▶ Exercise description: None of the pictures should appear; the lines from the line containing "Review note (as recorded): 1" through the last line of the listing must be repeated exactly.

▶ Stored data:
+++

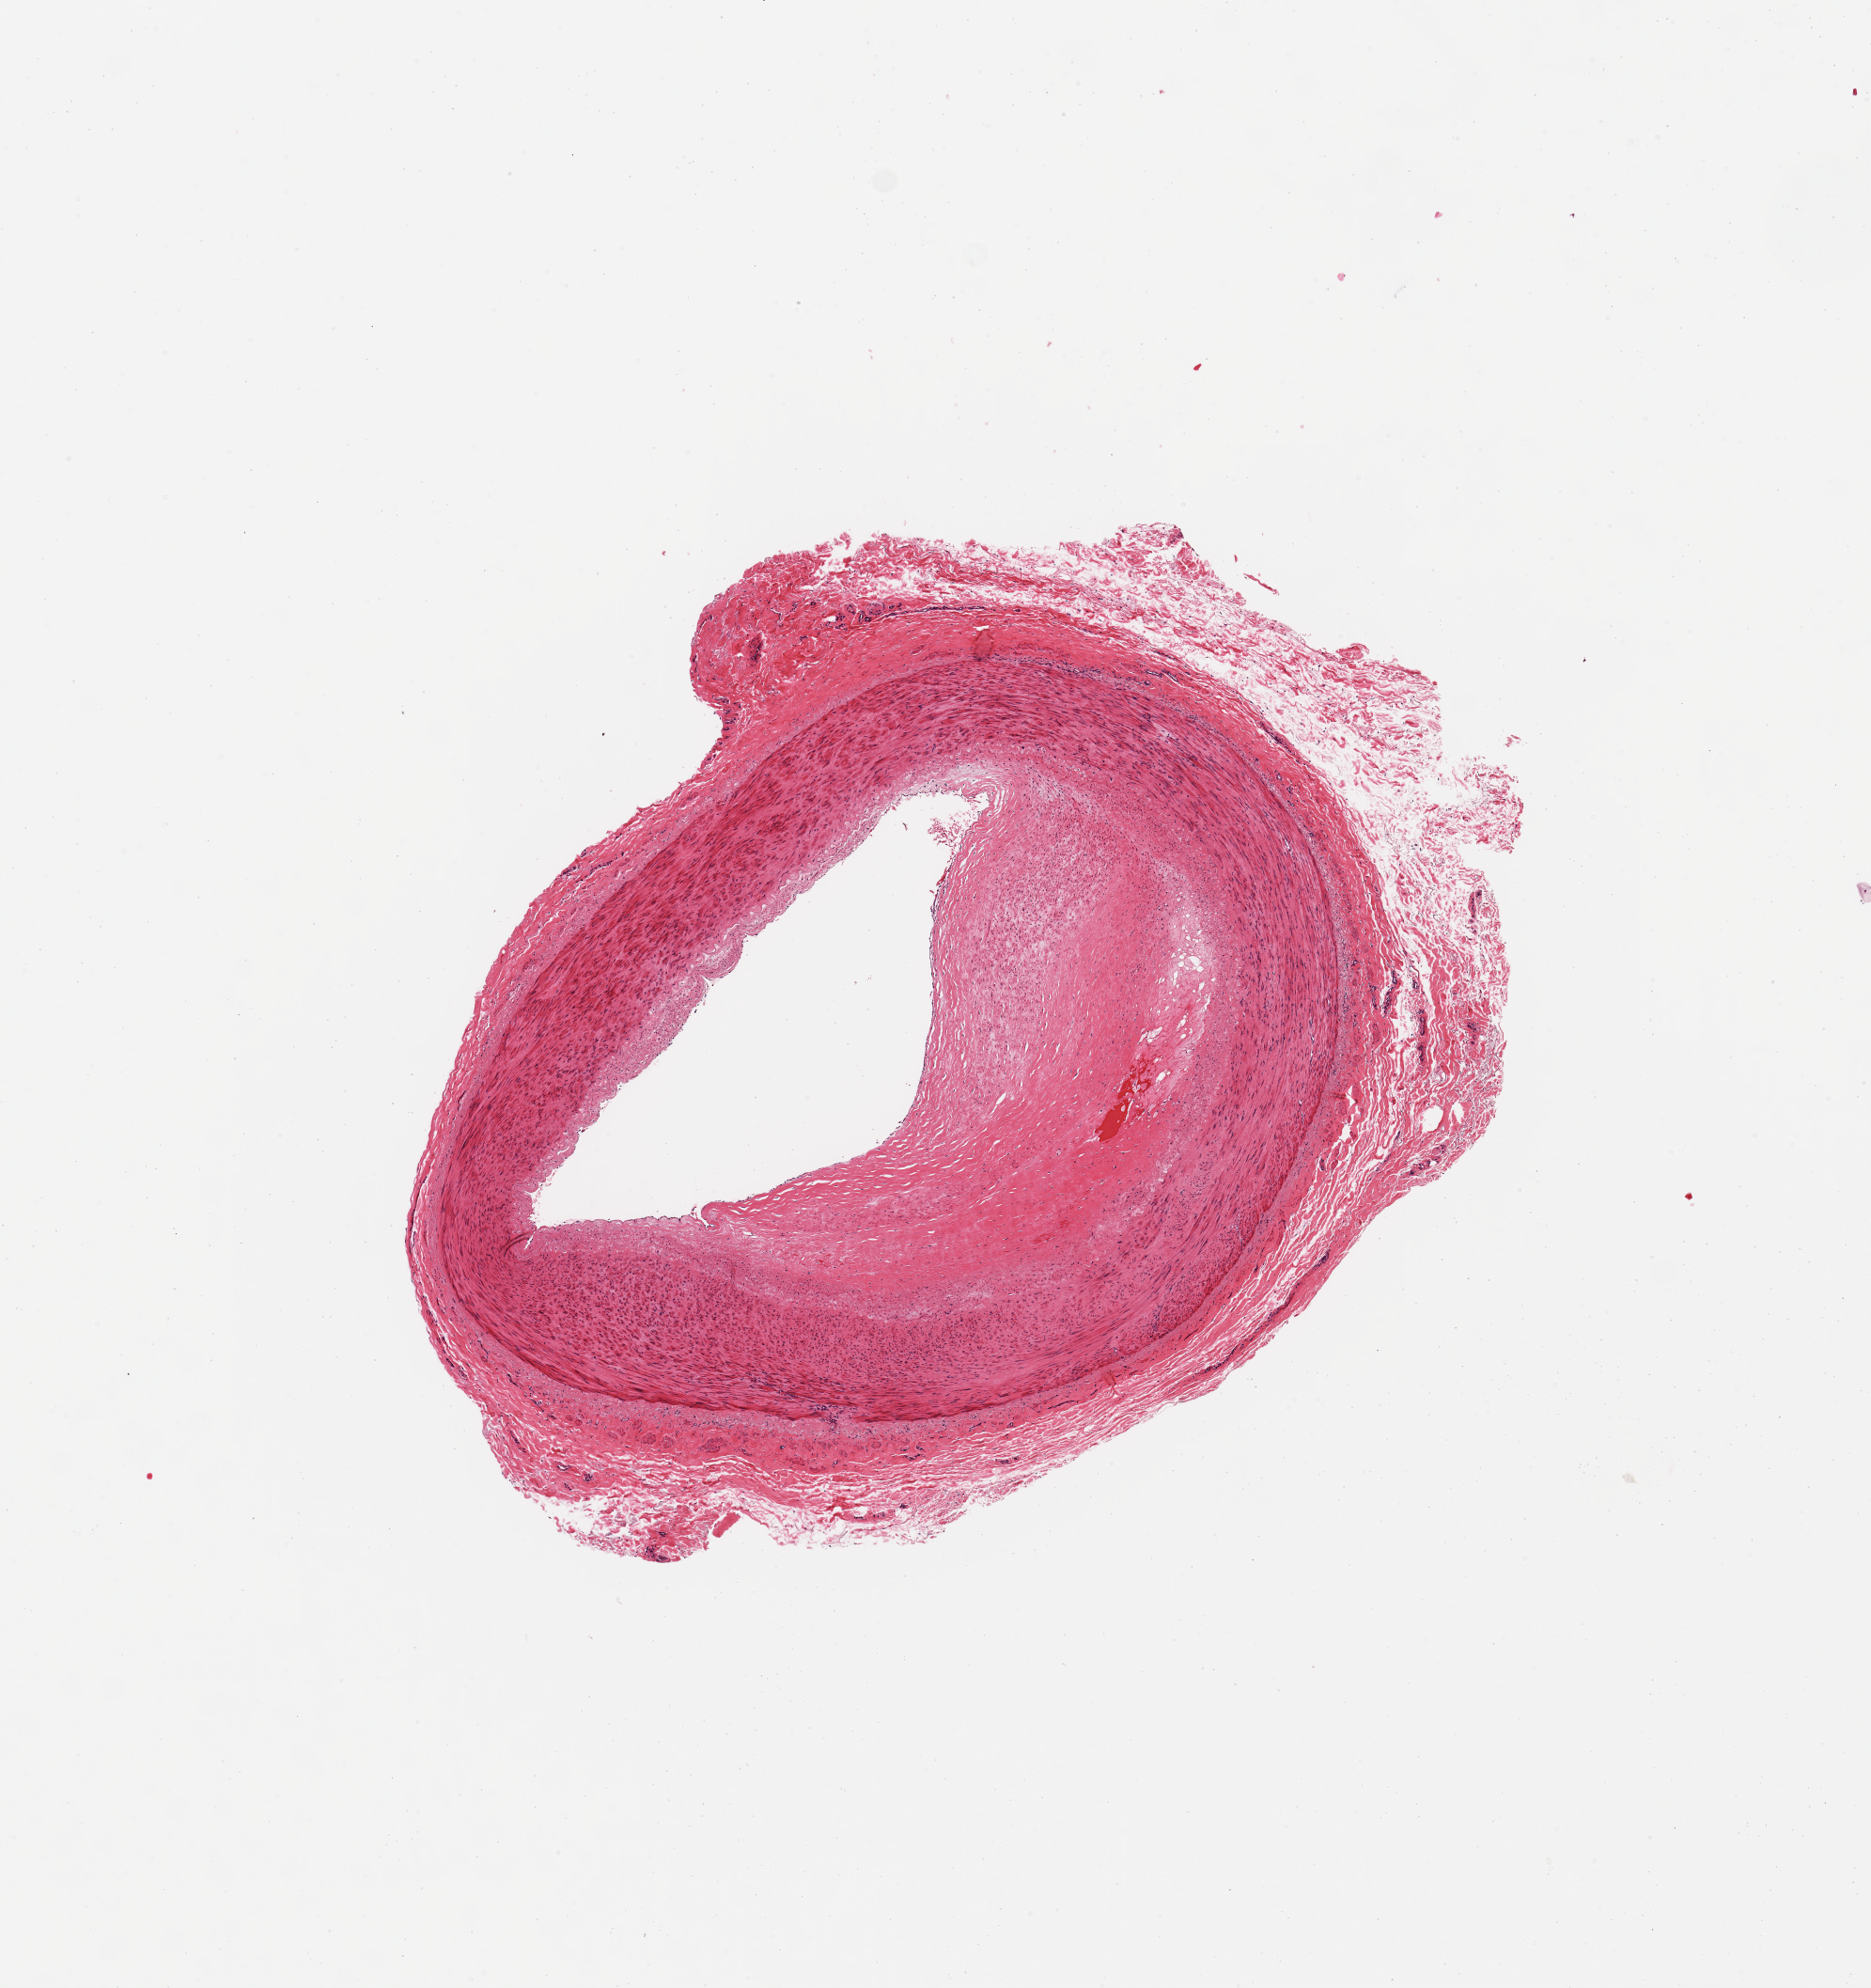
Haematoxylin and eosin whole-slide image, shown as a low-resolution overview of the whole scanned area (about 7.9 x 8.4 mm). PAXgene-fixed, paraffin-embedded tissue. Target tissue: tibial artery. Tissue donor sample.
Review note (as recorded): 1 pieces, muscular artery as with 2225; partially occlusive atherosis, ~50%.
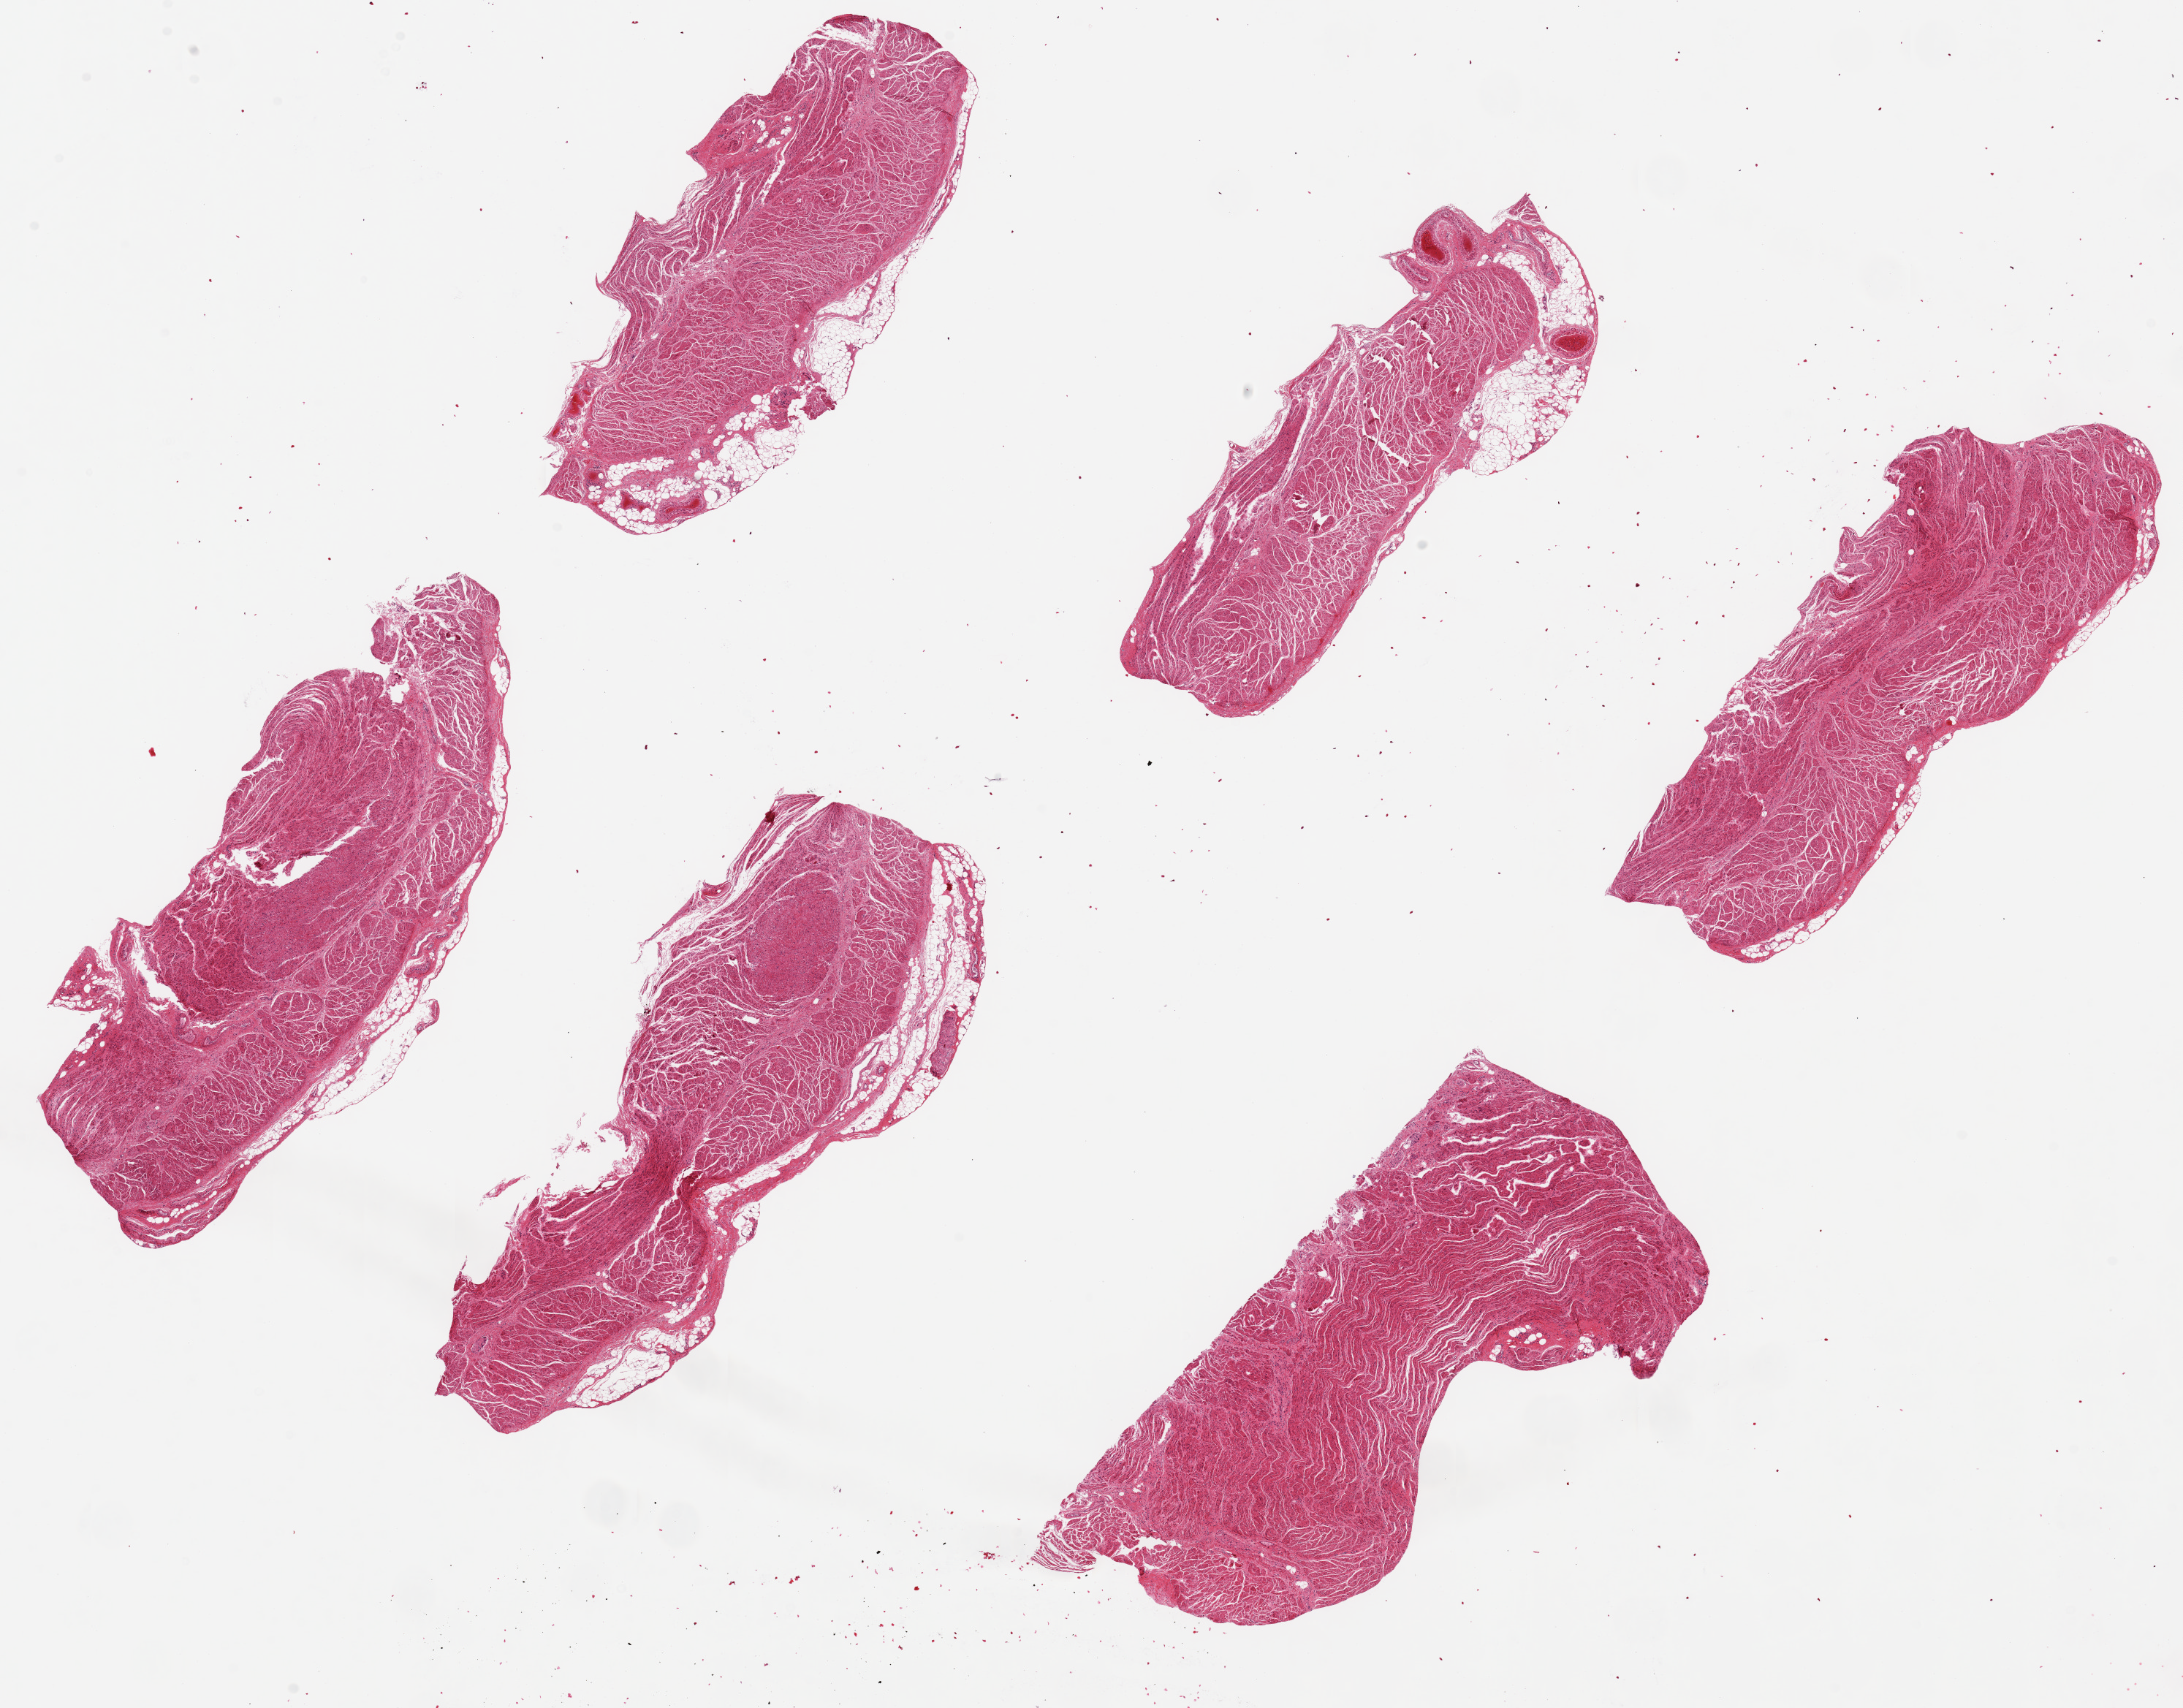
Digitized hematoxylin and eosin (H&E)-stained section, shown as a low-resolution overview of the whole scanned area (about 23.6 x 18.5 mm). PAXgene-fixed, paraffin-embedded tissue. Section of gastroesophageal junction (target tissue). Tissue donor sample. Male donor.
Review note (as recorded): 6 pieces, up to 8x3.5mm; all muscle, no mucosa; 20% adipose on deep surface in 3 of 6 pieces.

+++

▶ Answer box:
Review note (as recorded): 1 pieces, muscular artery as with 2225; partially occlusive atherosis, ~50%.
Digitized hematoxylin and eosin (H&E)-stained section, shown as a low-resolution overview of the whole scanned area (about 23.6 x 18.5 mm). PAXgene-fixed, paraffin-embedded tissue. Section of gastroesophageal junction (target tissue). Tissue donor sample. Male donor.
Review note (as recorded): 6 pieces, up to 8x3.5mm; all muscle, no mucosa; 20% adipose on deep surface in 3 of 6 pieces.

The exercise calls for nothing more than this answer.